MAR 28, 2007 12:21 PM

baudot

baudot

Oakland, CA
February 2004

MAR 28, 2007 12:32 PM

Regardless of who wrote it, it's an excellent book.

artmovesproduct

artmovesproduct

Denver, CO
August 2006

MAR 28, 2007 12:44 PM

There's no reason why one couldn't give her credit for at least the idea behind one of history's darkest, most twisted and brutal tales. If there's anything more twisted and brutal than the brain of a 19-year-old girl, I don't want to see it.

bean

bean

STAFF

Los Angeles, CA

MAR 28, 2007 12:59 PM

SignalNoise said:
The notion that a person could write one *singular* piece, and that not do much else doesn't seem that impossible to swallow. Lots of people are defined by one *great* work, and a series of other lesser pieces. There are even modern examples, like Harper Lee.

Also, can I say, that nothing makes me roll my eyes more than "independent scholars sticking it to the establishment." I never got that.
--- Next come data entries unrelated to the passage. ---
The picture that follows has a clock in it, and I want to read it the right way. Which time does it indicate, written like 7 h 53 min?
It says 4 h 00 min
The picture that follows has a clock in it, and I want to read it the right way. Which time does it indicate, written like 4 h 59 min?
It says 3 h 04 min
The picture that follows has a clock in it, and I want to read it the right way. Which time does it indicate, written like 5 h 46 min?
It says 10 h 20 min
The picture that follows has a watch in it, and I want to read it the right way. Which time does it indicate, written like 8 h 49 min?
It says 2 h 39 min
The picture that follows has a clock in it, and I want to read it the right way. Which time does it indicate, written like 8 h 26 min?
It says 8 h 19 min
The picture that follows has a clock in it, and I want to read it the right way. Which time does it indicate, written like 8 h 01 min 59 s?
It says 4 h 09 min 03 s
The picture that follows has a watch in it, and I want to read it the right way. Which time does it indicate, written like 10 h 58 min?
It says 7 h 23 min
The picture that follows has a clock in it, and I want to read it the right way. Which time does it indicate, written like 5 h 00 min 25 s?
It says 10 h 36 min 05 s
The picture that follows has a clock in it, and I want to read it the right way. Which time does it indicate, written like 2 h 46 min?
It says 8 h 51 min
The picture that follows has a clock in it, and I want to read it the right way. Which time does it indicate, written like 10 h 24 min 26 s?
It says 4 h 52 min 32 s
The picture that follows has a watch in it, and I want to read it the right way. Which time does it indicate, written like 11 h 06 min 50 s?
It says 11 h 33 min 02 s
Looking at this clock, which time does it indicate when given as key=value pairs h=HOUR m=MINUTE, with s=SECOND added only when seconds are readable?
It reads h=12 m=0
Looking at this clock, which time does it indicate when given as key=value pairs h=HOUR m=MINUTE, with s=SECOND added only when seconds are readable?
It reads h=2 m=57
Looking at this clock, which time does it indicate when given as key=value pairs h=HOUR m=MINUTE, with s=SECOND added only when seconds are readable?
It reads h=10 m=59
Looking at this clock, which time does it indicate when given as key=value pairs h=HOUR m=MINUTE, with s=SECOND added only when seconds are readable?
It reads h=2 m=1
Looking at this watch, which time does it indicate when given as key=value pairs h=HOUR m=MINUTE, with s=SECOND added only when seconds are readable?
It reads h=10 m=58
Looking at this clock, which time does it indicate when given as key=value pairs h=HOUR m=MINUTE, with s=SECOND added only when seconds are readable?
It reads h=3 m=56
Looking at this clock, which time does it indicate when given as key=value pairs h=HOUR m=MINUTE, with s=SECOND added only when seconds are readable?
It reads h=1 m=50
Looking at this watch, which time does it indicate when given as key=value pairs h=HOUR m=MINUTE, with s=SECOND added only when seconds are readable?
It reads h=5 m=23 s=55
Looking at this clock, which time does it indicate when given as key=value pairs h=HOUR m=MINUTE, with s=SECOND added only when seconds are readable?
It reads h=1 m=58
First, academics aren't just people with opinions who yell a lot. There are standards of evidence that matter, preferably driven by a theory. So an "aberration" in the available data is not the same thing as proving everyone else wrong - it needs to stand up to existing theories and counter-evidence.

Also, this notion that academics just bury people that disagree with them always strikes me as a bit odd. People who are just flat out wrong, and have terrible methods/bad inferences *do* get it handed to them. But someone who can come up a brand new, unorthodox idea with *powerful evidence* coupled with *good theory and methods* - that person probably gets a really nice job.

Often, when writing a dissertation, people want counterintuitive results, b/c that gets attention. The problem is people just drop in on an academic disciplines, acting like their random bits of facts strung together inherently meet the rigorous standards of academic work. And when academics dismiss it is as the hooey it often is, the "victim" cries about stodgy intellectual elitism, not realizing it's just shitty work.


I was going to write my own comment, but you just said everything I wanted to say much more eloquently than it's likely I would have.